Records contained in a dataset
========================================================================

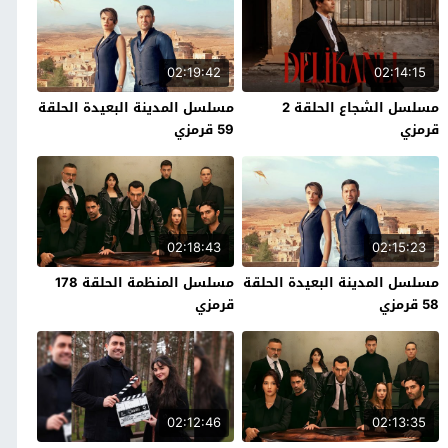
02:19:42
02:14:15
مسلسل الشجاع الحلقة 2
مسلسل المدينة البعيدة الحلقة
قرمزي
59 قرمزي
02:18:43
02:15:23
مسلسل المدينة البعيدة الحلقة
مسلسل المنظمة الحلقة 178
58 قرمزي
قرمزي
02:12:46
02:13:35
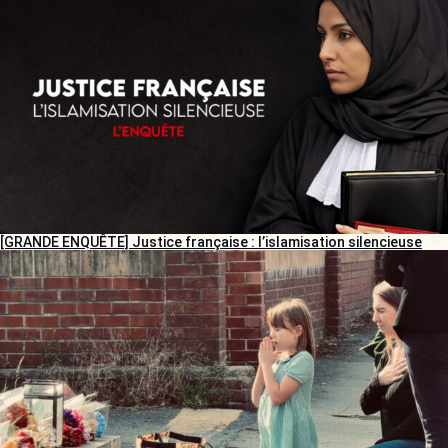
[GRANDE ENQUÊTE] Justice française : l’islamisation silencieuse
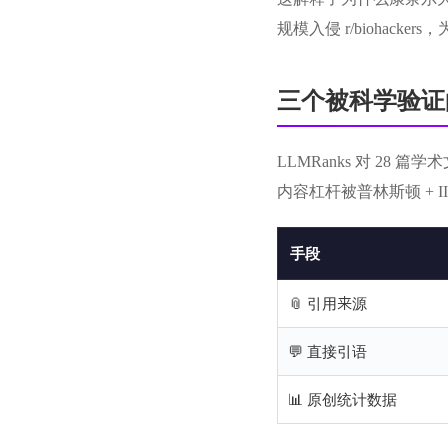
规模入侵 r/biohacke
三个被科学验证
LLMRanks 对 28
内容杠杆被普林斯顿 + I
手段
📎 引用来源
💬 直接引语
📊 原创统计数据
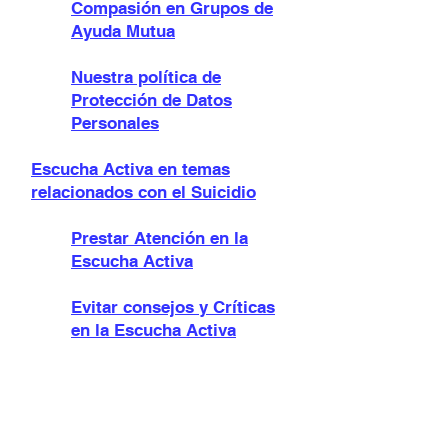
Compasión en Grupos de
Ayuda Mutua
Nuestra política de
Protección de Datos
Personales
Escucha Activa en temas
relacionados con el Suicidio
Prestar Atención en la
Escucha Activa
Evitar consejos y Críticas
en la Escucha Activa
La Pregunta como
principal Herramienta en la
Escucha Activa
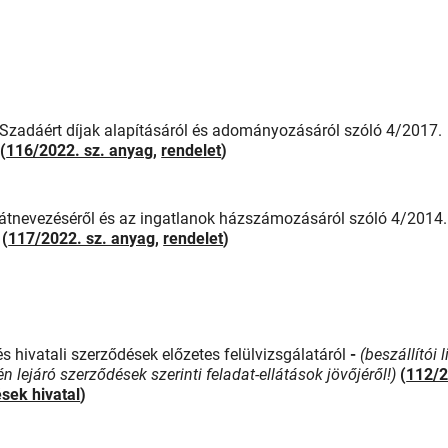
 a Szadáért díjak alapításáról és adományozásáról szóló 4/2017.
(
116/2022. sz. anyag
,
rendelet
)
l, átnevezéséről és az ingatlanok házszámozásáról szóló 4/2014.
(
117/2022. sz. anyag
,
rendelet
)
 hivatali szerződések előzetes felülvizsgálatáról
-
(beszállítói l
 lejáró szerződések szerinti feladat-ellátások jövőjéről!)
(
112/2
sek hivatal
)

========================================================================

*AIM OF THE TASK*. Above are the records; reproduce them exactly and leave out the pictures.

*EXERCISE ANSWER*.
02:19:42
02:14:15
مسلسل الشجاع الحلقة 2
مسلسل المدينة البعيدة الحلقة
قرمزي
59 قرمزي
02:18:43
02:15:23
مسلسل المدينة البعيدة الحلقة
مسلسل المنظمة الحلقة 178
58 قرمزي
قرمزي
02:12:46
02:13:35
[GRANDE ENQUÊTE] Justice française : l’islamisation silencieuse
规模入侵 r/biohacke
三个被科学验证
LLMRanks 对 28
内容杠杆被普林斯顿 + I
手段
📎 引用来源
💬 直接引语
📊 原创统计数据
Compasión en Grupos de
Ayuda Mutua
Nuestra política de
Protección de Datos
Personales
Escucha Activa en temas
relacionados con el Suicidio
Prestar Atención en la
Escucha Activa
Evitar consejos y Críticas
en la Escucha Activa
La Pregunta como
principal Herramienta en la
Escucha Activa
 a Szadáért díjak alapításáról és adományozásáról szóló 4/2017.
(
116/2022. sz. anyag
,
rendelet
)
l, átnevezéséről és az ingatlanok házszámozásáról szóló 4/2014.
(
117/2022. sz. anyag
,
rendelet
)
 hivatali szerződések előzetes felülvizsgálatáról
-
(beszállítói l
 lejáró szerződések szerinti feladat-ellátások jövőjéről!)
(
112/2
sek hivatal
)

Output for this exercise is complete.